The success of this venture led to what his Times obituary describes as a "rewarding second career" in museum and bibliographic work, relating to his passion for depictions of mountain landscapes in art. Several further art history exhibitions followed during the 1980s, at the Fitzwilliam and at Grasmere in the Lake District, in collaboration with Robert Woof and Jane Munro. He also co-organised an exhibition of books and artworks for the Alpine Club (1981). He edited the Illustrated Wordsworth Guide (1984) and compiled the bibliography Picturesque Scenery of the Lake District 1752–1855 (1990), which established itself as a definitive reference. He served as a trustee of the Wordsworth Trust, which maintains Dove Cottage, the Grasmere home of Dorothy and William Wordsworth.

==Mountaineering==
Bicknell followed his father as an amateur mountaineer, with his first experiences coming on family holidays in the Alps from 1924. In 1927, he was one of a four-man climbing expedition in the French Alps led by his father, during which Raymond Bicknell died in a fall. The Alpine Club account of the accident praised Peter Bicknell's skill and bravery. This terrible experience failed to put him off mountaineering, and he continued to participate in climbing expeditions in the Alps until 1955, often with his younger brother Claud. As a mountaineer, he is best known for his 1932 complete traverse of the Cuillin Ridge on Skye in under 12 hours (gaining the main ridge record of 8 hours 1 minute), beating the time of the first single-day traverse by Leslie Shadbolt and Alastair C. McLaren in 1911; he was accompanied for part of the climb by the physiologist, Alan Hodgkin.

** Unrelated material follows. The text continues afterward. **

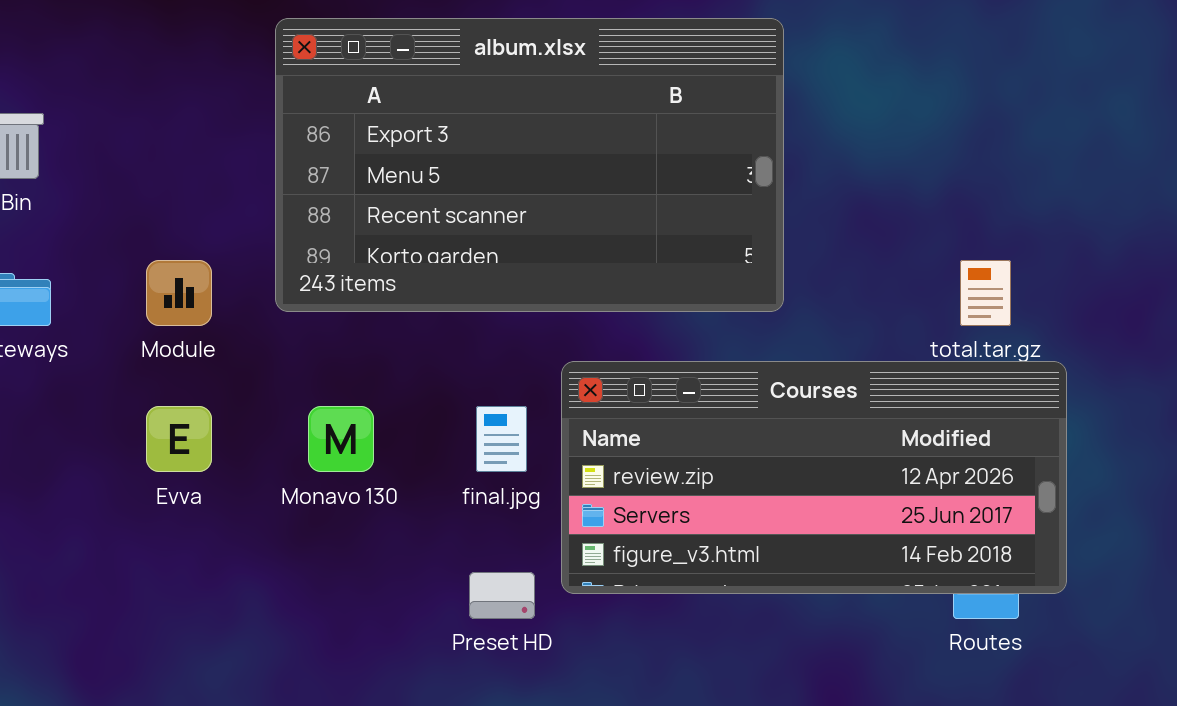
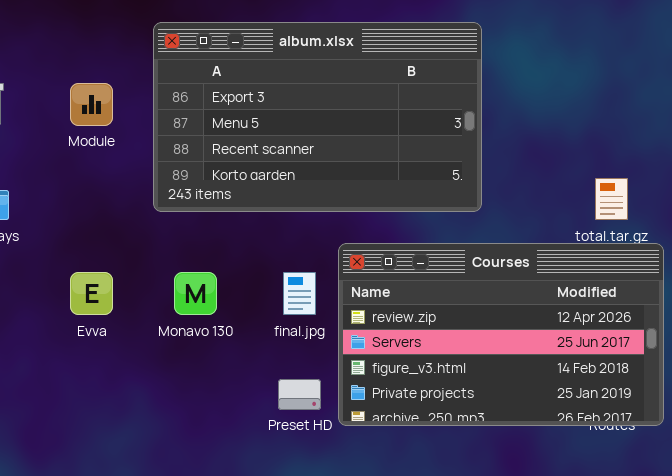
Module: [146,260,212,326] -> [70,83,113,126], moved
Courses: [561,361,1067,594] -> [338,243,664,426], resized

Bicknell contributed the book British Hills and Mountains (1947) to Collins' Britain in Pictures series, with his own illustrations in pen-and-ink and watercolours. He served as president of the Climbers' Club in 1951–54.

==Personal life==
In 1936, Bicknell married Mari Scott Henderson (1914–2003), a ballet dancer who had performed with Sadler's Wells Ballet. Mari Bicknell founded a ballet school in Cambridge. The couple had four children, a son and three daughters. In the 1930s, Bicknell occupied a flat above Essex House on Regent Street, designed and built by Hughes and Bicknell. For forty years from around 1939, the family lived at Finella – a prominent house on the Backs that had been remodelled by Raymond McGrath and split into two by Hughes and Bicknell – and later at a house designed by Bicknell on Newton Road. In addition to collecting books and artworks (see above), he amassed a fine collection of lustreware.

In May 1995, Peter Bicknell fell ill while visiting his eldest daughter Caroline in France; he died in hospital at Avignon on 31 May 1995.